New academic year full of 'Promise,' new buildings, and new programs
August 14, 2018 |
From an expanded San Diego Promise to new buildings at Mesa College, a new fire academy at Miramar College, more programming for students with disabilities at San Diego Continuing Education, and new support for veterans at City College, students in the San Diego Community College District will find some big changes when classes begin August 20.
In addition, 2019 will be a historic year as City College celebrates its 105th anniversary, Mesa its 55th anniversary, and Miramar its 50th.
On tap for the new school year:
The SDCCD is expanding its groundbreaking San Diego Promise to include two tuition-free years of college. Approximately 2,732 new students have signed up for the program for the 2018-19 academic year, which is a big increase over 2016-17 when 186 students participated and 2017-18 when it included 661 students. The expanded program, open to first-time, full-time students at City, Mesa, and Miramar colleges, will cost an estimated $1.86 million this year. Participating students’ first year will be funded through a special allocation in the state budget, and students’ second year will be underwritten through an SDCCD-led fundraising campaign.
At Mesa College, a new $32.4-million Center for Business & Technology funded by voter-approved Proposition N is set to be completed this fall. The Center for Business & Technology will provide nearly 58,000 square feet of space for Mesa’s business, computer, and fashion design programs. In addition, a $14.8-million project also funded by Proposition N is transforming the former I-300 Building into a modern Fine Arts & Dramatic Arts Building. That project, which includes 26,500 square feet of space, also is expected to be completed this fall.
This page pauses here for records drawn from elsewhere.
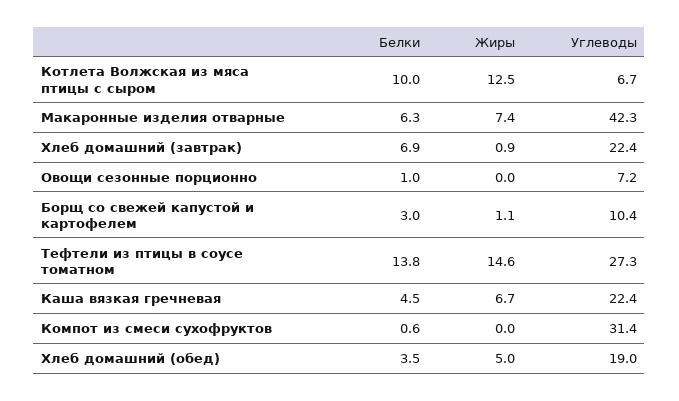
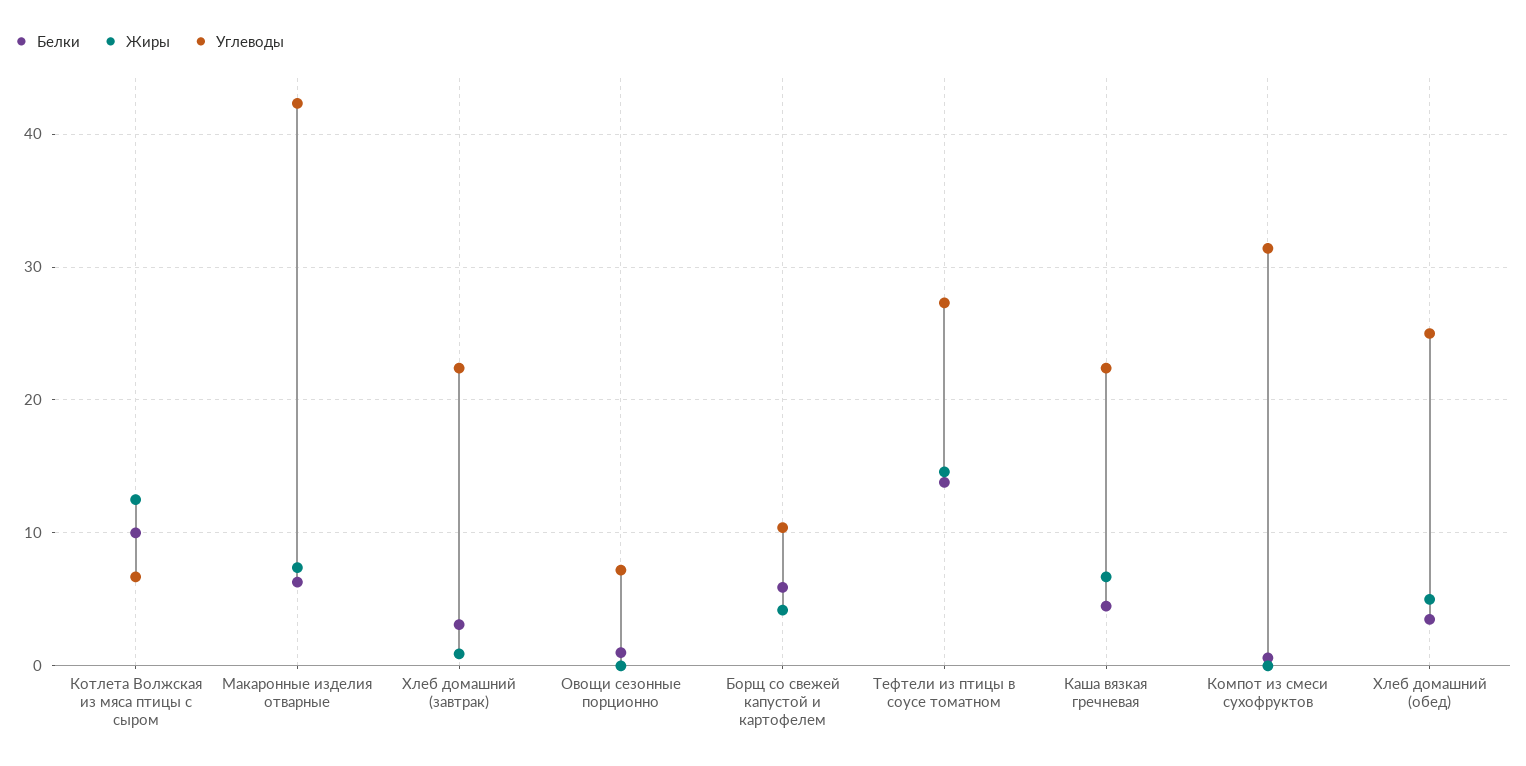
  {
    "Белки": {
      "Котлета Волжская из мяса птицы с сыром": 10,
      "Макаронные изделия отварные": 6.3,
-     "Хлеб домашний (завтрак)": 6.9,
+     "Хлеб домашний (завтрак)": 3,
      "Овощи сезонные порционно": 1,
-     "Борщ со свежей капустой и картофелем": 3,
+     "Борщ со свежей капустой и картофелем": 6,
      "Тефтели из птицы в соусе томатном": 13.8,
      "Каша вязкая гречневая": 4.5,
      "Компот из смеси сухофруктов": 0.6,
      "Хлеб домашний (обед)": 3.5
    },
    "Жиры": {
      "Котлета Волжская из мяса птицы с сыром": 12.5,
      "Макаронные изделия отварные": 7.4,
      "Хлеб домашний (завтрак)": 0.9,
      "Овощи сезонные порционно": 0,
-     "Борщ со свежей капустой и картофелем": 1.1,
+     "Борщ со свежей капустой и картофелем": 4,
      "Тефтели из птицы в соусе томатном": 14.6,
      "Каша вязкая гречневая": 6.7,
      "Компот из смеси сухофруктов": 0,
      "Хлеб домашний (обед)": 5
    },
    "Углеводы": {
      "Котлета Волжская из мяса птицы с сыром": 6.7,
      "Макаронные изделия отварные": 42.3,
      "Хлеб домашний (завтрак)": 22.4,
      "Овощи сезонные порционно": 7.2,
      "Борщ со свежей капустой и картофелем": 10.4,
      "Тефтели из птицы в соусе томатном": 27.3,
      "Каша вязкая гречневая": 22.4,
      "Компот из смеси сухофруктов": 31.4,
-     "Хлеб домашний (обед)": 19
+     "Хлеб домашний (обед)": 25
    }
  }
Miramar College is breaking down barriers for working adults looking for firefighting careers through its new Entry Level Firefighter Degree program. The curriculum can be completed within a year, and all 10 courses can be taken in the morning, afternoon, evening, or weekend so students can continue working while training for a new career as a first responder. Students will earn the state and national firefighter certification requirements under the new program. Rather than a traditional fire academy, where recruits are usually sponsored by a local fire department planning to hire them, students at the Entry Level Firefighter Degree Program pay their own way and are placed on a statewide eligibility list for hiring once they finish. Tuition is less than $1,400 and scholarships, financial aid, and GI Bill funding are available.
Responding to student demand, the district is introducing several other new programs and courses. Among them: City College is introducing 26 new courses, along with new associate degree for transfer programs in economics; agriculture plant science; and film, television, and electronic media. Mesa College is offering more than three dozen new courses, along with a new associate of arts degree in humanities and religious studies, a new associate of arts degree in dance, and a new certificate of achievement in creative writing. Miramar College is adding 31 new courses, along with new associate of science degrees in entrepreneurship; financial services; and music – audio production and engineering. In addition, Miramar is adding several new certificate programs, including accountancy for enrolled agents; continuing education for CPA candidates; entrepreneurship; remote pilot (drone navigation); and music – audio production and engineering.
A new 360-hour ESL program at Continuing Education will focus on intermediate and advanced conversational English. Students with disabilities will find even more opportunities to learn through added classes and expanded programming.
At City College, all incoming military veterans will benefit from additional academic support. Student vets will be immersed in the “learning culture” that is a signature of the college’s Mathematics, Engineering, Science Achievement (MESA) program. MESA has helped thousands of students from traditionally underrepresented communities become engineers, scientists, and other mathematics-based professionals through an array of support services and a systematic way of preparing for class, taking notes, reviewing material, and studying for exams.
The SDCCD is the second-largest community college district in California. A student who earns an associate degree from the SDCCD can expect to earn nearly $410,000 more over a working lifetime than someone with just a high school diploma.